O constitucionalismo contemporâneo é identificado pela flexibilização ou mitigação dos conceitos de soberania e nação.
A conceituação da soberania não satisfaz aos imperativos de segurança, já que, na ordem interna, o Estado perde a capacidade de regular todas as condutas desenvolvidas no âmbito do seu território, bem assim, na ordem internacional, a superioridade bélica de alguns organismos políticos possibilita intervenções militares sobre os outros, que não dispõem de força para dissuadir pretensões externas.
A concepção da nação não é suficiente para uma ordenação econômica constituída em vista da sociedade de massa, pois que a globalização proporciona o alargamento das relações econômicas, que alcançam todas as comunidades nacionais, com a abertura e integração de mercados, concentração empresarial e nova divisão transnacional do trabalho.
Em consequência, o Estado e, de algum modo, os direitos fundamentais são objeto de alterações externas e internas, levadas por fatores sociais, econômicos e políticos.
As alterações externas, referentes às formas estatais, são indiciadas pela adoção de um novo modelo de associação de Estados, em decorrência da solidariedade social, globalização econômica e formação de centros de poder político alternativos e concorrentes, que operam em dimensões independentes do território nacional. Destarte, as organizações políticas são congregadas na ordem internacional, com a constituição de organismos de cooperação, integração ou unificação, por meio da coordenação, exteriorizada pela intergovernamentalidade, ou do compartilhamento, externada pela supranacionalidade, de soberanias, com o fim de satisfazer os interesses transnacionais em jogo.

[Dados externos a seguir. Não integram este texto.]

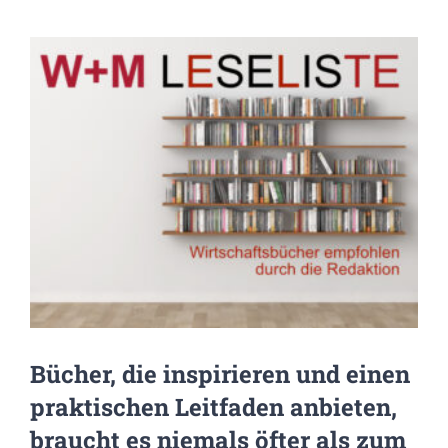
Zeige
grösseres
Bild
Bücher, die inspirieren und einen
praktischen Leitfaden anbieten,
braucht es niemals öfter als zum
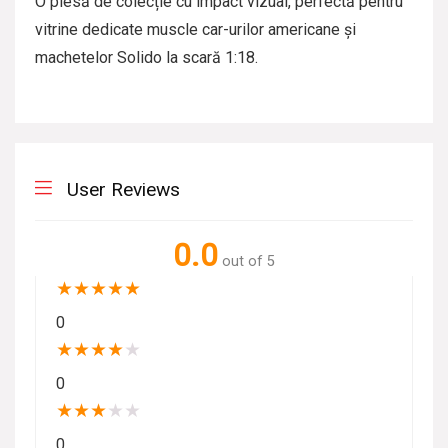
O piesă de colecție cu impact vizual, perfectă pentru
vitrine dedicate muscle car-urilor americane și
machetelor Solido la scară 1:18.
User Reviews
0.0
out of 5
★
★
★
★
★
0
★
★
★
★
★
0
★
★
★
★
★
0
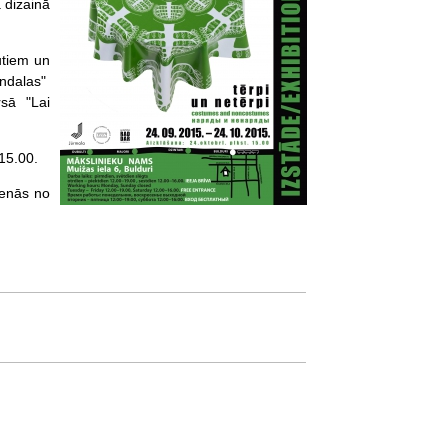
 dizainā
utiem un
ndalas"
sā "Lai
15.00.
ienās no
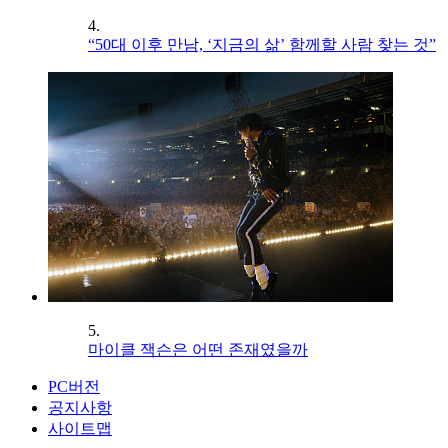
4.
“50대 이후 만남, ‘지금의 삶’ 함께할 사람 찾는 것”
5.
마이클 잭슨은 어떤 존재였을까
PC버전
공지사항
사이트맵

As alterações internas, relativas às funções estatais, são indigitadas pelo advento de um novo modelo de consensualidade e subsidiariedade do Estado, em desdobramento do pluralismo social, intervenção no domínio econômico e participação na vida política. Deveras, a organização política é convertida em instrumento a ser conduzido e controlado pela sociedade, no sentido de reequilibrar a relação entre esta e aquela com o consequente redimensionamento da legislação, pela atribuição de poder normativo a agências reguladoras para o estabelecimento de diretrizes, em atenção ao marco regulatório previamente fixado em lei, administração, pela transferência da execução de atividades públicas a entidades privadas, por via da qual se dá a redução do tamanho do Estado a dimensões adequadas para desempenhar as funções que lhe comete a sociedade, e jurisdição, pela utilização de meios alternativos de pacificação social, tais como a conciliação, transação e arbitragem.